WHAT TO WORK ON:
Repeat the records below exactly, leaving out every picture.

Stored entries

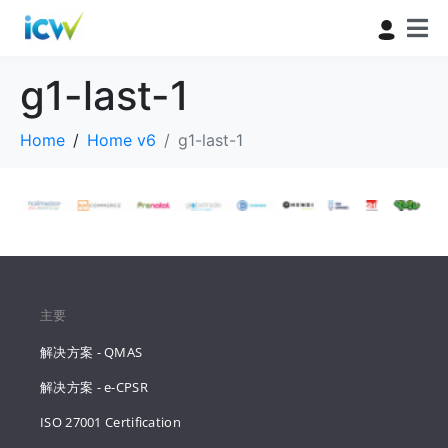
g1-last-1
Home
Home v6
g1-last-1
主要
解决方案 - QMAS
解决方案 - e-CPSR
ISO 27001 Certification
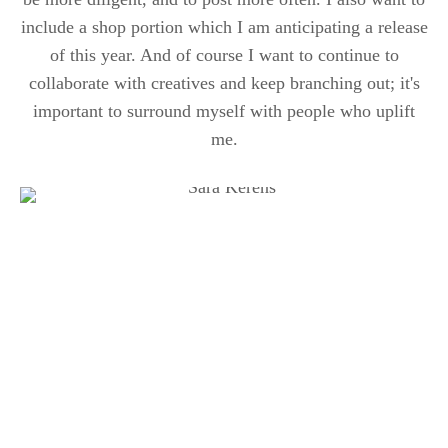
include a shop portion which I am anticipating a release
of this year. And of course I want to continue to
collaborate with creatives and keep branching out; it's
important to surround myself with people who uplift
me.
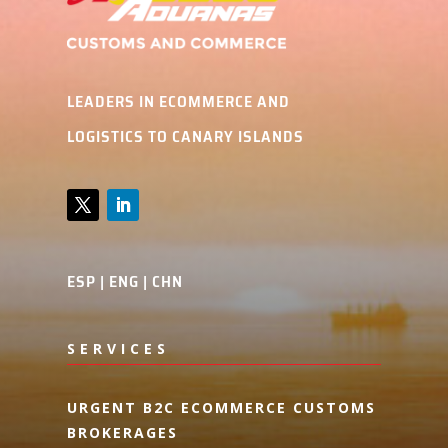
LEADERS IN ECOMMERCE AND
LOGISTICS TO CANARY ISLANDS
ESP
|
ENG
|
CHN
SERVICES
URGENT B2C ECOMMERCE CUSTOMS
BROKERAGES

SOLUTION TO THE EXERCISE:
g1-last-1
Home
Home v6
g1-last-1
主要
解决方案 - QMAS
解决方案 - e-CPSR
ISO 27001 Certification
include a shop portion which I am anticipating a release
of this year. And of course I want to continue to
collaborate with creatives and keep branching out; it's
important to surround myself with people who uplift
me.
LEADERS IN ECOMMERCE AND
LOGISTICS TO CANARY ISLANDS
ESP
|
ENG
|
CHN
SERVICES
URGENT B2C ECOMMERCE CUSTOMS
BROKERAGES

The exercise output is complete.